Teaching children about money is one of the most important life skills you can pass on to your kids. I had a really poor example set to me about money, and in all honesty it took years to undo. My parents were quick to use credit cards and didn’t save for things that they couldn’t afford. As a result, debt was a normal part of life, and I didn’t fully understand the costs involved in borrowing money until much later in life.
Teaching kids about money and setting a better example when it comes to managing personal finances is really important to me. Indie, in particular has been learning about money at school. She’s learning the value of coins and notes and how to add and subtract them, but the significance it is going to play in her later life isn’t part of the curriculum just yet.

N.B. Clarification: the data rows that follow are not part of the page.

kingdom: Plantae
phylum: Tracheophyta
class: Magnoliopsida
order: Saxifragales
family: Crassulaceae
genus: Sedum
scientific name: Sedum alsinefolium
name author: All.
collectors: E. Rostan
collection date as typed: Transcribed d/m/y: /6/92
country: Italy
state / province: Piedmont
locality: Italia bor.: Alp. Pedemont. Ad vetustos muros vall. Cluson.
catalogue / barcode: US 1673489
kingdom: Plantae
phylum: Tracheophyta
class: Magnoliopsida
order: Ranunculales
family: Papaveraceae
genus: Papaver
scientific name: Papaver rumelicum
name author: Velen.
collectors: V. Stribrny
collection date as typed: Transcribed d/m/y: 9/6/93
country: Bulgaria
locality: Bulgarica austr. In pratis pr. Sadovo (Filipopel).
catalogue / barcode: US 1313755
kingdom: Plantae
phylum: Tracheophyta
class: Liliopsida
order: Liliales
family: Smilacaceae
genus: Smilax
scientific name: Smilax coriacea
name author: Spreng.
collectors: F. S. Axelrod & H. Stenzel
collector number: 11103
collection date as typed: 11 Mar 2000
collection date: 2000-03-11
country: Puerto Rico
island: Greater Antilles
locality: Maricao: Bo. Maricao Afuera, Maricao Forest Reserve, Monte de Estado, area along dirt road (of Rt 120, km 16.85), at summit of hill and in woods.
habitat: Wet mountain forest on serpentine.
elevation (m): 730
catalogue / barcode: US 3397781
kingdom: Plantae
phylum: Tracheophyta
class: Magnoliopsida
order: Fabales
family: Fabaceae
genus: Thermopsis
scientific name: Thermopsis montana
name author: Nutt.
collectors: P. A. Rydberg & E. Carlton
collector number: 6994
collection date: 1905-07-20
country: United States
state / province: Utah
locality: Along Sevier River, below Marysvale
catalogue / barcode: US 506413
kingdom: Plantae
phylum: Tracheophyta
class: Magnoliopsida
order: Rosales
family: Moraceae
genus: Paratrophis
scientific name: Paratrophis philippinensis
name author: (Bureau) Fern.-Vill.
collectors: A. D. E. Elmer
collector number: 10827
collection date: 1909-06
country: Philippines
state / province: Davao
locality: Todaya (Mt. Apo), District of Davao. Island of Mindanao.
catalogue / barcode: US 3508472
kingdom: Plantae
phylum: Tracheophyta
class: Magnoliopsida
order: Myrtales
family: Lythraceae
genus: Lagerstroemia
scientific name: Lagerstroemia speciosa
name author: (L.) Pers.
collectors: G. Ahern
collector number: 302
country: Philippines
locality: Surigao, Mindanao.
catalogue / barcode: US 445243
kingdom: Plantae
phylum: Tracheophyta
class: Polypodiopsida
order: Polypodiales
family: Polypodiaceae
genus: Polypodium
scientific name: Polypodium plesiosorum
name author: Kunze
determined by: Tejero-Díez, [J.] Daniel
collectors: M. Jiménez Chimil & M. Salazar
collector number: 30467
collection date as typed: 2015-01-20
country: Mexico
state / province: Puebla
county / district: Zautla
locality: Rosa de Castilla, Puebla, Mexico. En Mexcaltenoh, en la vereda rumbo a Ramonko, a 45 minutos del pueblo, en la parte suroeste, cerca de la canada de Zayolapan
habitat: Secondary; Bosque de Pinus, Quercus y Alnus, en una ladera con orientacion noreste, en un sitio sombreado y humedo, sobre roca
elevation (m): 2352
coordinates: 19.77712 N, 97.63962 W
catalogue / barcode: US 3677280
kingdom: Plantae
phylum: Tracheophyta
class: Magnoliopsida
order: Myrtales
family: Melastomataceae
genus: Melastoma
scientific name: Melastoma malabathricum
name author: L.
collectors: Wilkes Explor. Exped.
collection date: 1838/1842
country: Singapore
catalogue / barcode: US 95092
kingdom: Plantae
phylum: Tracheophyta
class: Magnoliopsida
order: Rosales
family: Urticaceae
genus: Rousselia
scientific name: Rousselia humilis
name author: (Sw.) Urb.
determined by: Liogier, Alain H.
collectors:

I’m keen to steer her values in the right direction as attitudes towards money are established when they are very young, some believe it is as young as 7 years old. We talk a lot about not buying everything she wants when she sees the latest toy on the shelves in the shop, but how do we teach children to have a deeper understanding about money?
How To Teach Young Children About Money
I will be the first to admit that I look to the internet for inspiration when it comes to parenting my children. We had begun to notice that even when Indie, and her sister for that matter, had received a generous amount of toys, they were quick to demand more if something caught their eye.
My standard answer would be, ‘no, we are not buying that today’, but I wanted them to fully understand why we have to make a choice about how to spend the money we have. I felt my stock answers weren’t really cutting it to be honest. My go to answer of ‘I won’t have any money left to buy you sweets’ wasn’t really sending the right message, even though it had probably prevented a supermarket meltdown or three in it’s time.
Talking to Kids about Needs and Wants
I’m conscious that my children are 4 and 6 years old, and I want to explore ideas about money that they will understand. As I’m sure you will appreciate if you are the parent of siblings, both children become equally interested in the topics you are discussing at home, regardless of what age they are.
Role play and using practical examples are also a huge part of our life right now, and are certainly helpful tools for helping kids to learn about money. It’s also worth mentioning that parenting is a long game, and teaching the kids about money is going to be a part of our lives for many years to come.
Rooster Money have some excellent resources to help parents teach kids about money, and they cover the topic of needs and wants perfectly for younger children. We have been using some of their techniques over the holiday period, and going on a shopping trip seemed like a great way to think about real examples of needs and wants.
Like most families, we have probably spent more time than usual in the supermarket this month, and of course the kids have tagged along. It is impossible to get around the shop without at least one sentence beginning with ‘please can I have…’. Fortunately the first stop in the supermarket is the grocery section and the kids do understand that we need to buy fresh food to eat and stay healthy.
We also talked about other things we need to buy to make sure we can wash our clothes with laundry powder and clean our teeth with toothpaste for example. It was actually really easy to get the kids to understand that we need money to buy these things. They understand that these are things that happen in our daily lives, but making the connection to the amount of money we have to spend was really important for them.
Inevitably we hit the toy aisle and we knew what was going to happen next. Often we would just avoid this part of the shop so that they didn’t ask for the latest toy on the shelf. While this is one technique, and a lot would argue a very successful one, when it comes to teaching kids about money they don’t get the opportunity to think about why you aren’t buying them a new toy that day.
Given that we had visited the supermarket to buy essentials that we needed and we had been talking about that all the way around the shop, it was much easier to talk to the girls about why we weren’t going to buy toys that day. When we asked them both to think about whether they wanted or needed a new toy, they were able to conclude themselves that it wasn’t something they needed to buy.
For me this is an important concept for children to master as early as possible. Rooster Money, the pocket money app, has more tips for helping to teach kids about money that you might find helpful too. A quick quiz with your kids to get them to identify things that are ‘needs’ and ‘wants’ would only take a few minutes and you can do it literally anywhere.
If children are old enough to receive pocket money or a regular allowance it’s a great opportunity to encourage them to save for things they want to buy. They may find that sometimes they want to make an impulse purchase, that could delay them reaching their savings goal. Getting them to wait just one day and getting them to think about what they want most may just help them to reach the conclusion that spending money on impulse isn’t always a good idea.